Title: DETERMINING MEASUREMENT REQUIREMENTS FOR WHOLE BUILDING ENERGY MODEL CALIBRATION
- Professor Jelena Srebric, Ph.D., Chair
- Professor Reinhard Radermacher, Ph.D.
- Professor Yunho Hwang, Ph.D.
- Professor Bao Yang, Ph.D.
- Professor Donald Milton, MD, DrPH, Dean’s Representative
Date/Time: Friday, August 28th 2:00-4:00pm EDT
Energy retrofits of existing buildings reduce grid requirements for new generation and reduce greenhouse gas emissions. However, it is difficult to estimate energy savings both at the individual building and entire building stock level because building energy models are poorly calibrated to actual building performance. This uncertainty has made it difficult to prioritize research & development and incentive programs for building technologies at the utility, state, and federal level. This research seeks to make it easier to generate building energy models for existing buildings, and to calibrate buildings at the stock level to create accurate commercial building load forecasts.

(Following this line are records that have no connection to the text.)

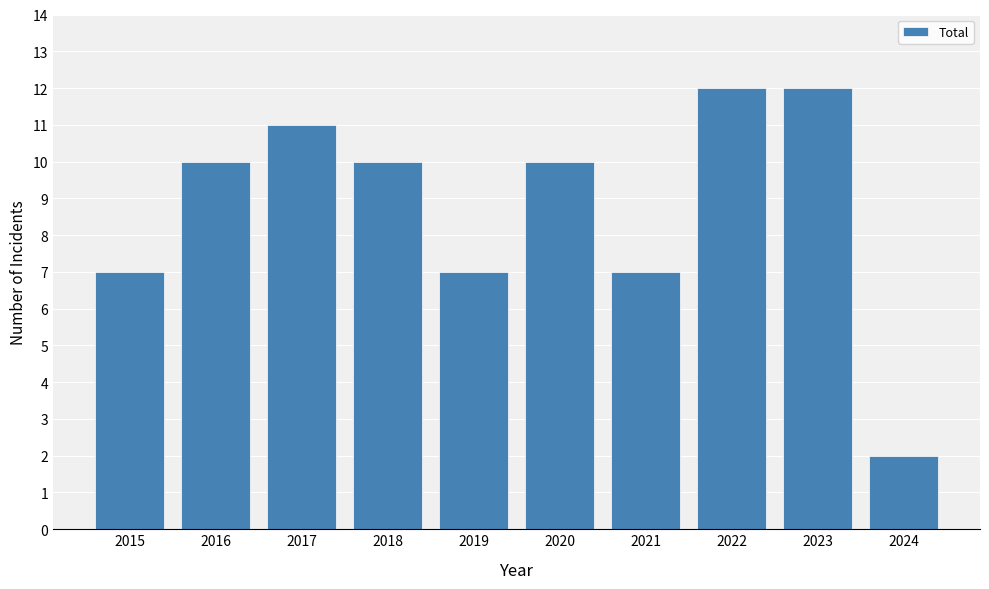

Which label corresponds to the smallest value in the chart?

2024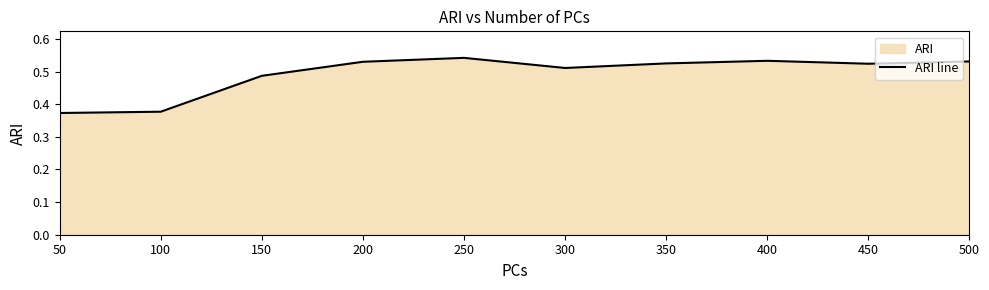

What is the value of the 5th point from the left?

0.5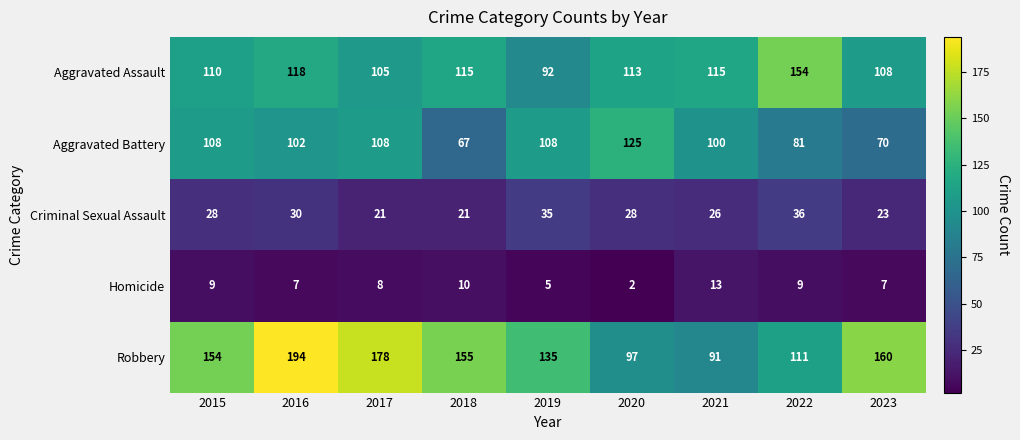

Is it true that Criminal Sexual Assault equals 35 at 2019?

True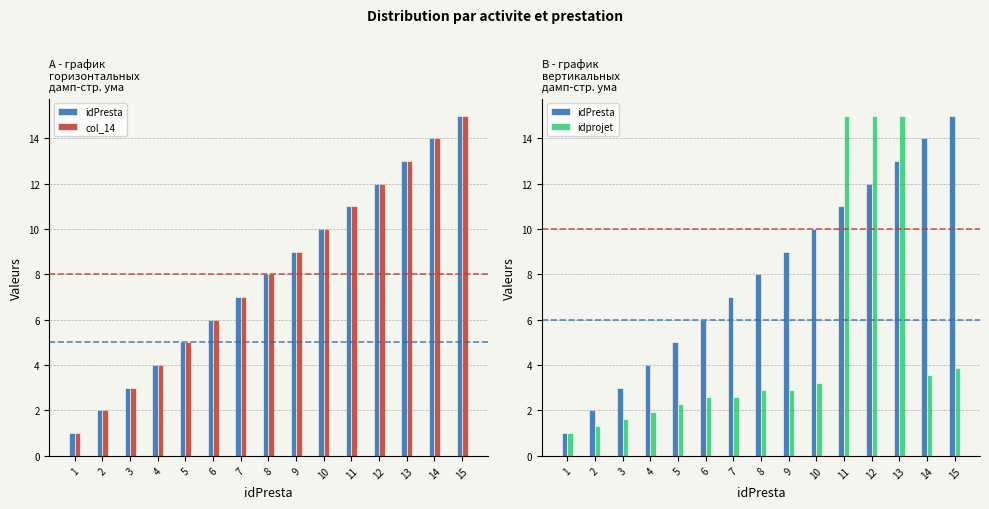

At how many categories does at least one series exceed 10?

5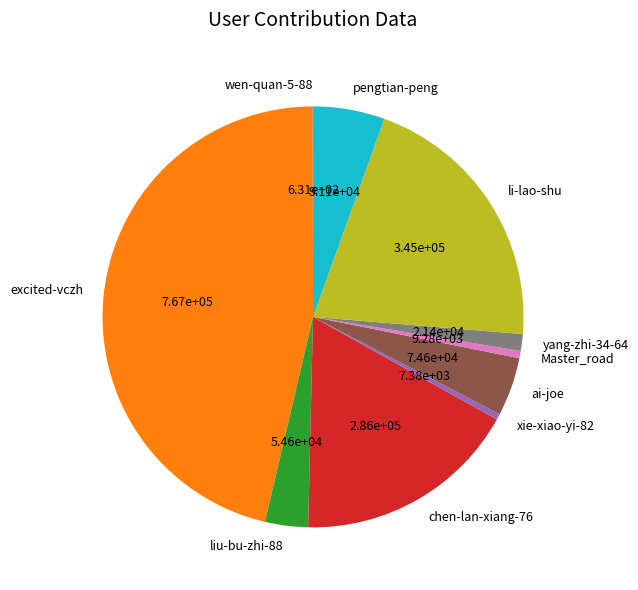

The Master_road slice represents 1% of the pie. True or false?

True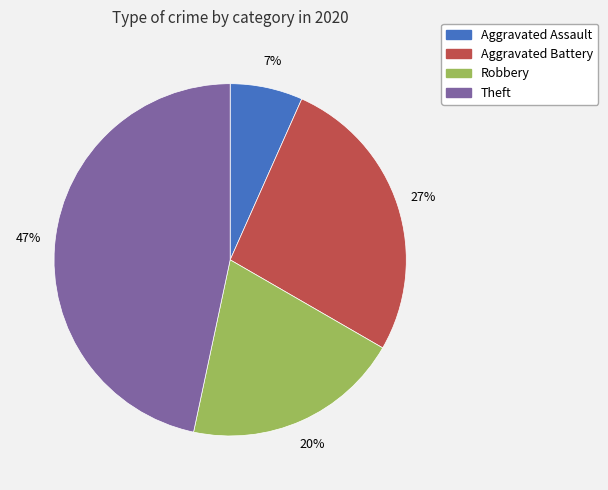

To the nearest percent, what is the combined percentage of Aggravated Assault and Theft?

53%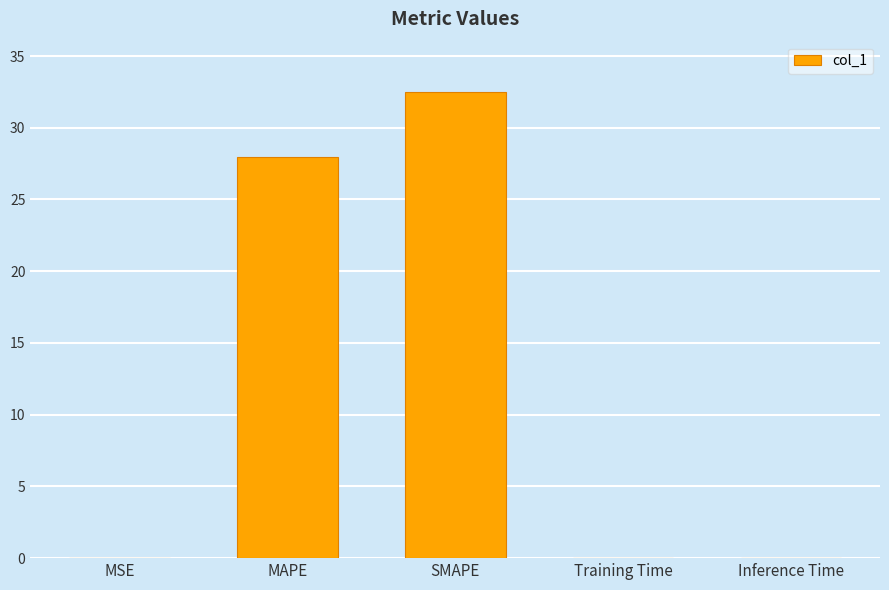

At which label is the value closest to 16?

MAPE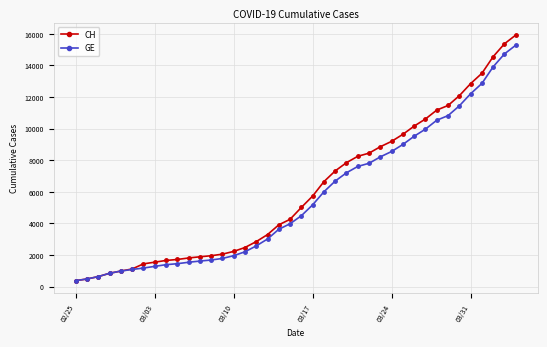

What is the minimum value shown in the chart?

375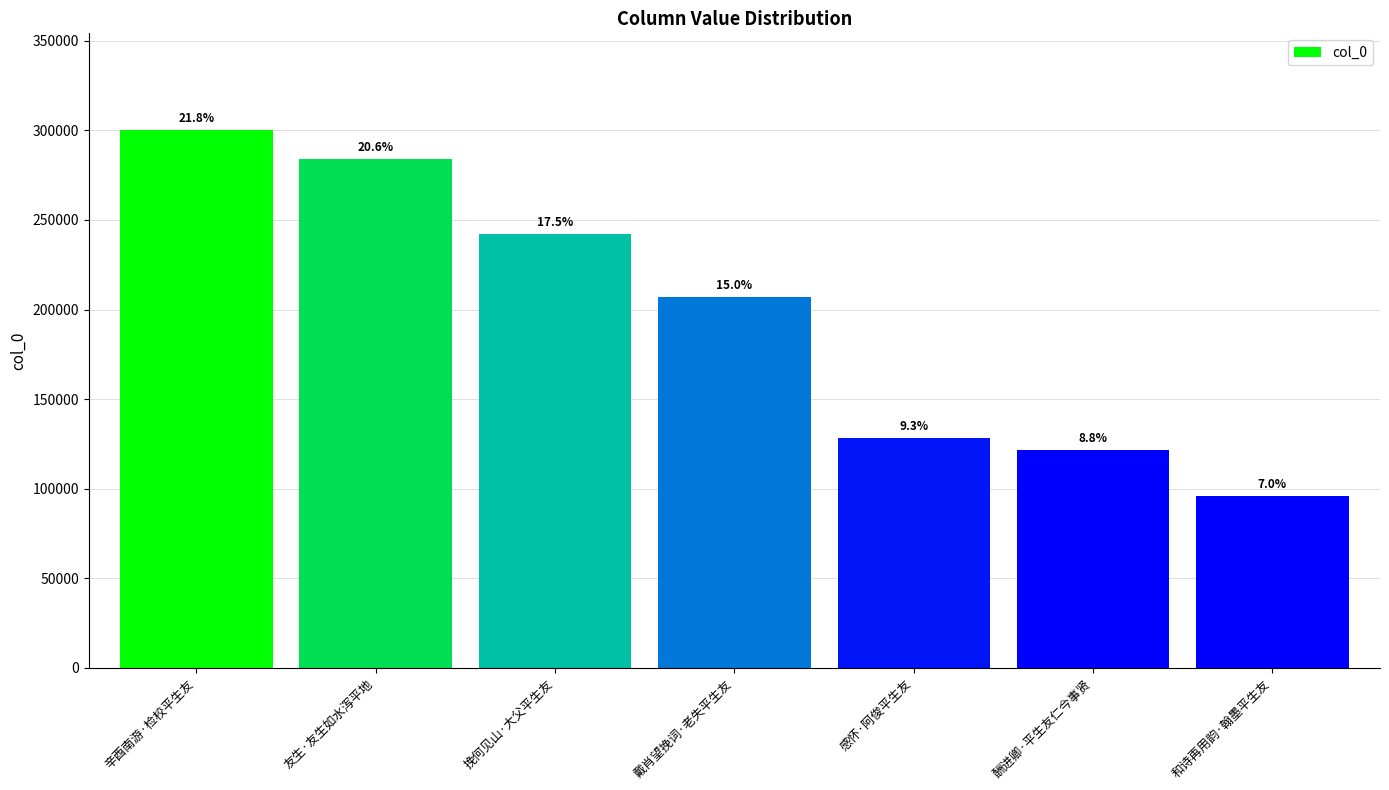

True or false: the data shows 121692 at 酬进卿·平生友仁今事贤.

True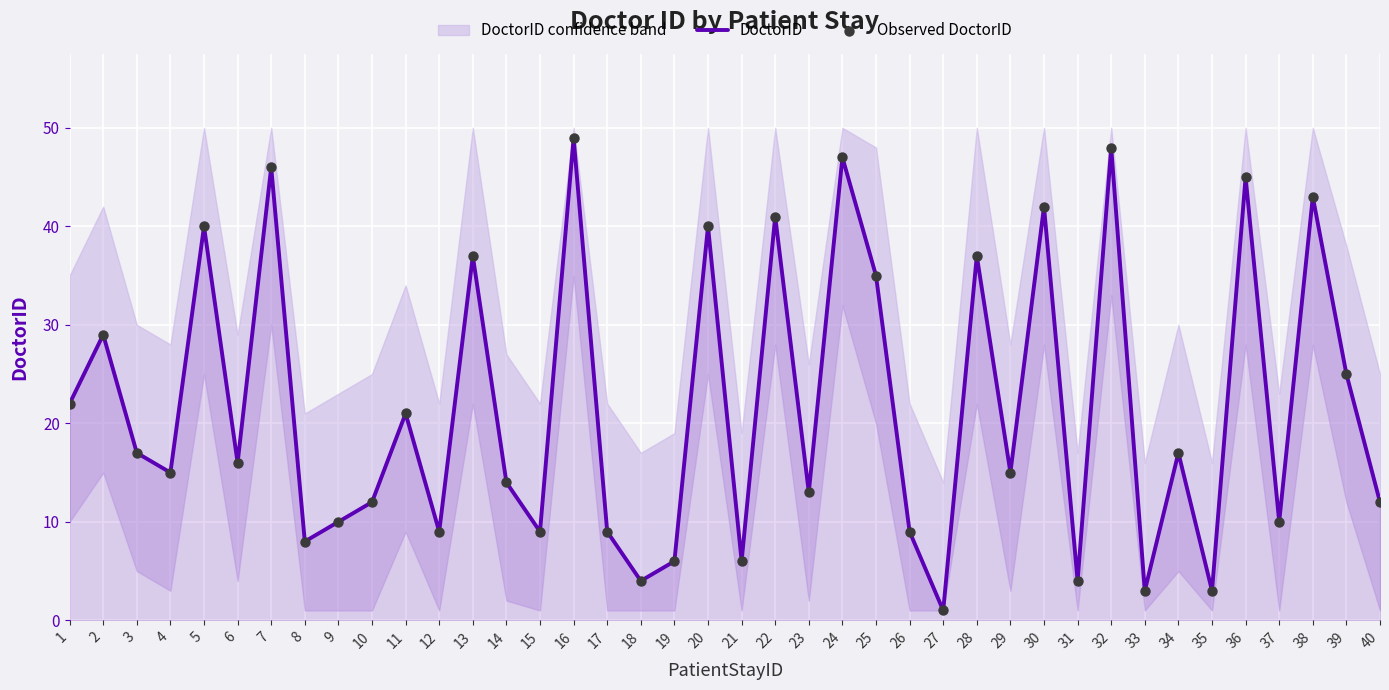

At how many categories does at least one series exceed 37?

10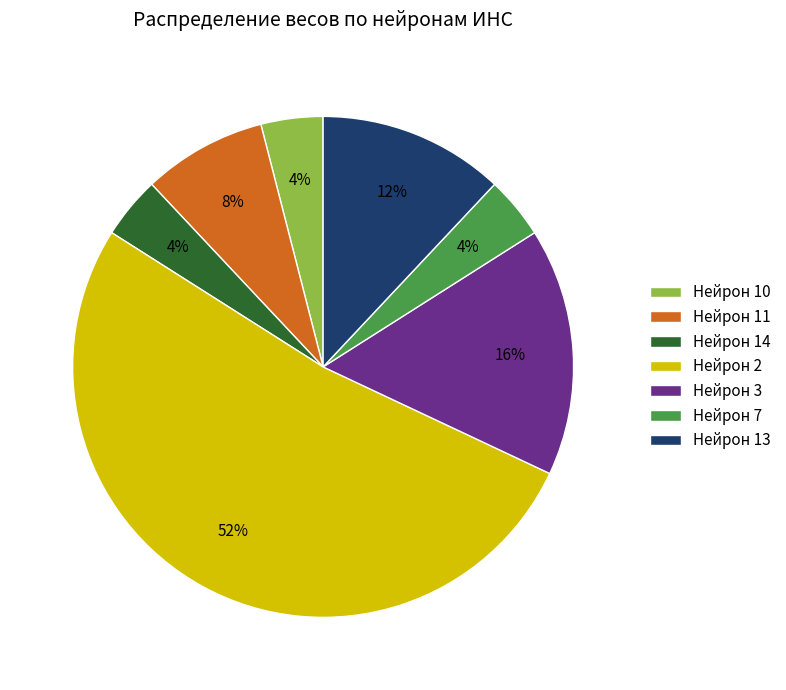

What is the ratio of the value at Нейрон 11 to the value at Нейрон 3?

0.5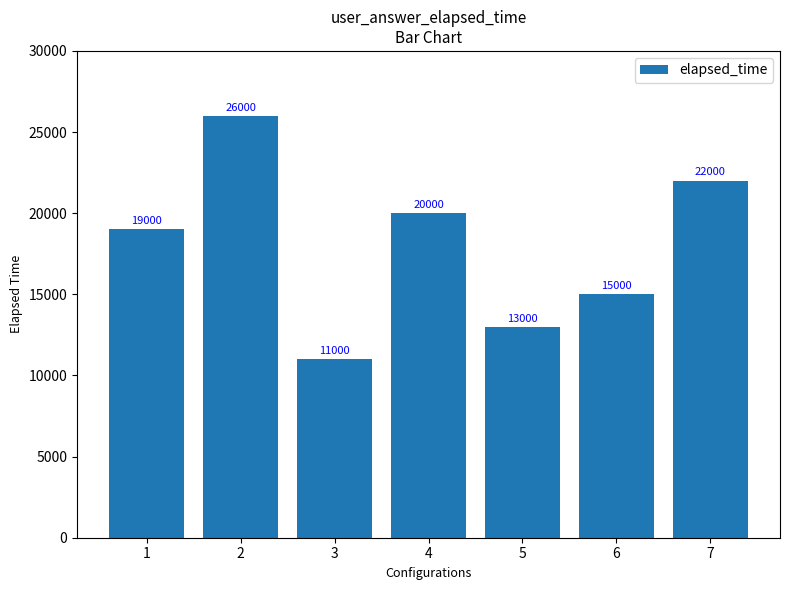

Rank the categories by value from highest to lowest.

2, 7, 4, 1, 6, 5, 3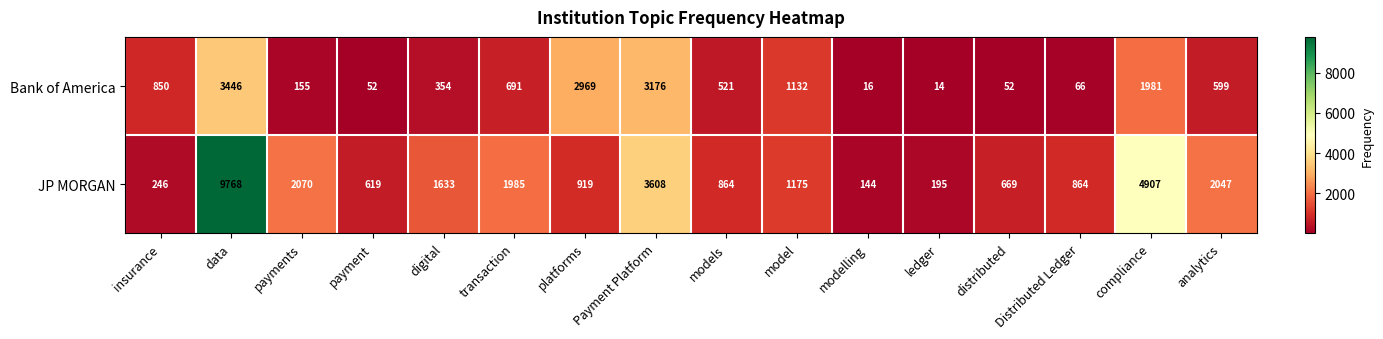

What is the difference between the JP MORGAN values at payments and distributed?

1401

Once calibrated, these building models can be used as seeds to other building energy model calibration approaches and to help utility, state, and federal actors to identify promising energy savings technologies in commercial buildings. This research details the economics of a building energy retrofit at a singular building, contributes significantly to the development of ComStock, a model of the commercial building stock in the U.S., identifies important parameters for calibrating ComStock, and calibrates ComStock for an example utility region of Fort Collins, CO against individual commercial building interval data. A study of retrofit costs finds that measure cost and model uncertainty are the most significant sources of variation in retrofit financial performance, followed by capital cost. A wide range of greenhouse gas pricing scenarios shows they have little impact on the financial performance of whole building retrofits. A sensitivity analysis of ComStock model inputs across an exhaustive range of models identifies 19 parameters that explain 80% of energy use and 25 parameters explain 90% of energy use. Building floor area alone explains 41% of energy use. Finally, a comparison of ComStock to Fort Collins, CO interval meter data shows a -12.6% normalized mean bias error and 23.5% coefficient of variation of root mean square error. Improvements in meter classification and ComStock model variability will further improve model fit and provide an accurate means of modeling the commercial building stock.